Optical and exposure parameters
^^^^^^^^
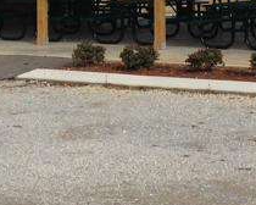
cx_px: 150
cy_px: 28
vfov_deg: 9.8
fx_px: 1190
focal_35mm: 157
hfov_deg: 12.3
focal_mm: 4.12
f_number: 2.4
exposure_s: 1/1595
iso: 50
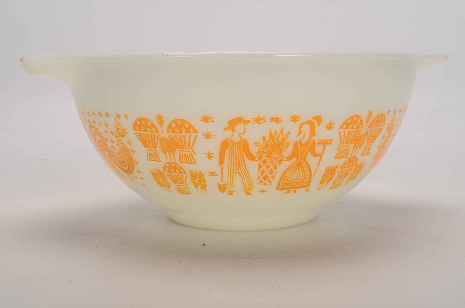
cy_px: 154
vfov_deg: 25.6
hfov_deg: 37.9
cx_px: 232
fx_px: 677
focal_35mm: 52
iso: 100
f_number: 22
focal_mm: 35
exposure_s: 1/160
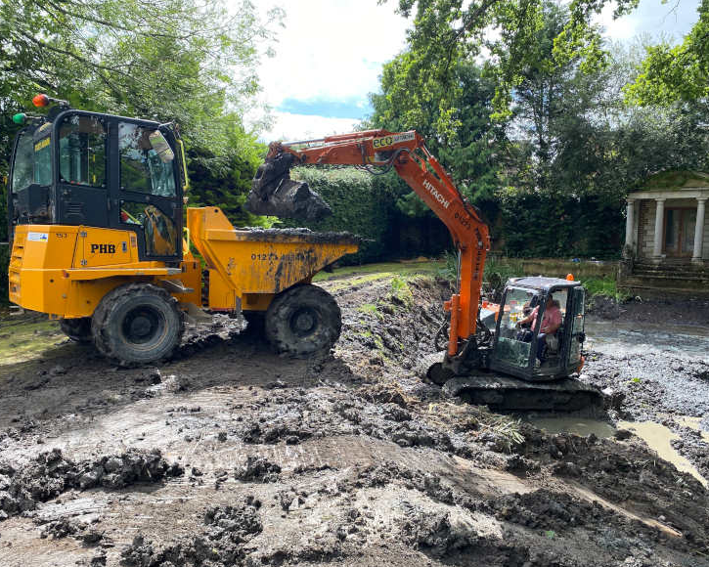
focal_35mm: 28
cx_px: 353
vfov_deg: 51.5
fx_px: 588
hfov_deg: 62.2
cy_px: 292
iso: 32
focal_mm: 4.25
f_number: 1.8
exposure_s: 1/606
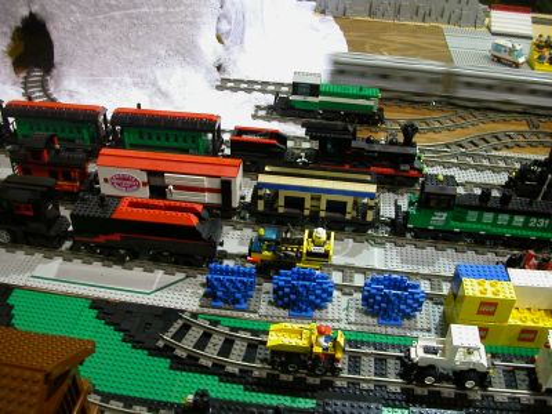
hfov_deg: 50.1
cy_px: 207
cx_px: 276
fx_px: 590
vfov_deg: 38.7
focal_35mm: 37
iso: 100
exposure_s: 1/10
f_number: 2.7
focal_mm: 5.6
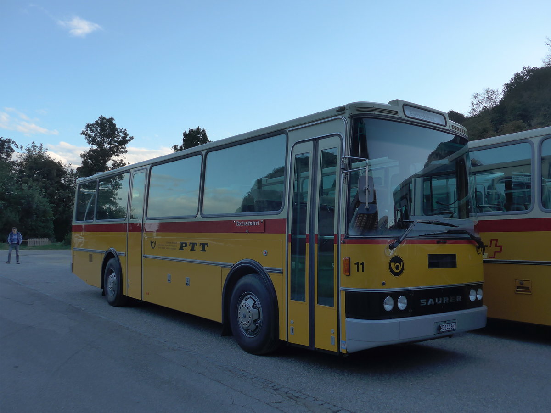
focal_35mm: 31
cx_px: 276
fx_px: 493
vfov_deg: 45.4
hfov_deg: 58.4
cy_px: 206
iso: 160
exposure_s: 1/640
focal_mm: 6.5
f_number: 2.8
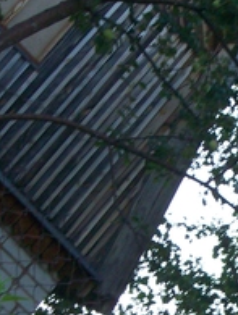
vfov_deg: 10.3
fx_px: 1727
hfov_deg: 7.9
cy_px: 357
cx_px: 172
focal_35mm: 189
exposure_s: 1/142
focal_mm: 13.7
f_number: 4.6
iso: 160
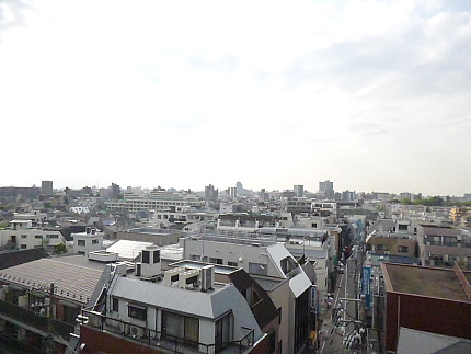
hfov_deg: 71.6
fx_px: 327
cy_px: 177
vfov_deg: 56.9
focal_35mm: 24
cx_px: 236
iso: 1600
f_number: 9
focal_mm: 4.3
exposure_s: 1/1600
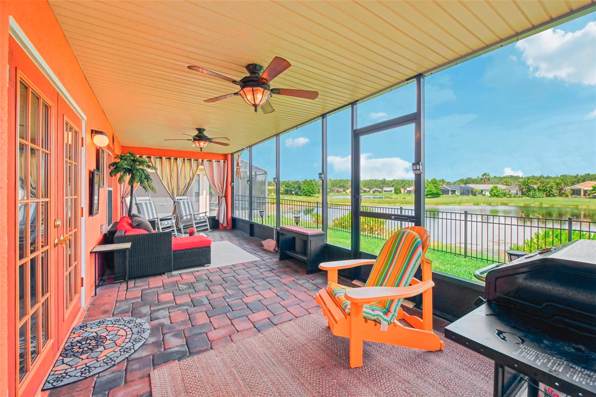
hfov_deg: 104.3
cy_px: 198
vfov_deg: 81.2
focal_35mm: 14
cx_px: 298
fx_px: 232
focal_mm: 14
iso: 400
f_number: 8
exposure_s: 1/200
^^^^^^^^
### EXERCISE DIRECTIONS
The expected answer is the complete set of entries, copied verbatim, with no pictures.

### SOLVED EXERCISE
cx_px: 150
cy_px: 28
vfov_deg: 9.8
fx_px: 1190
focal_35mm: 157
hfov_deg: 12.3
focal_mm: 4.12
f_number: 2.4
exposure_s: 1/1595
iso: 50
cy_px: 154
vfov_deg: 25.6
hfov_deg: 37.9
cx_px: 232
fx_px: 677
focal_35mm: 52
iso: 100
f_number: 22
focal_mm: 35
exposure_s: 1/160
focal_35mm: 28
cx_px: 353
vfov_deg: 51.5
fx_px: 588
hfov_deg: 62.2
cy_px: 292
iso: 32
focal_mm: 4.25
f_number: 1.8
exposure_s: 1/606
hfov_deg: 50.1
cy_px: 207
cx_px: 276
fx_px: 590
vfov_deg: 38.7
focal_35mm: 37
iso: 100
exposure_s: 1/10
f_number: 2.7
focal_mm: 5.6
focal_35mm: 31
cx_px: 276
fx_px: 493
vfov_deg: 45.4
hfov_deg: 58.4
cy_px: 206
iso: 160
exposure_s: 1/640
focal_mm: 6.5
f_number: 2.8
vfov_deg: 10.3
fx_px: 1727
hfov_deg: 7.9
cy_px: 357
cx_px: 172
focal_35mm: 189
exposure_s: 1/142
focal_mm: 13.7
f_number: 4.6
iso: 160
hfov_deg: 71.6
fx_px: 327
cy_px: 177
vfov_deg: 56.9
focal_35mm: 24
cx_px: 236
iso: 1600
f_number: 9
focal_mm: 4.3
exposure_s: 1/1600
hfov_deg: 104.3
cy_px: 198
vfov_deg: 81.2
focal_35mm: 14
cx_px: 298
fx_px: 232
focal_mm: 14
iso: 400
f_number: 8
exposure_s: 1/200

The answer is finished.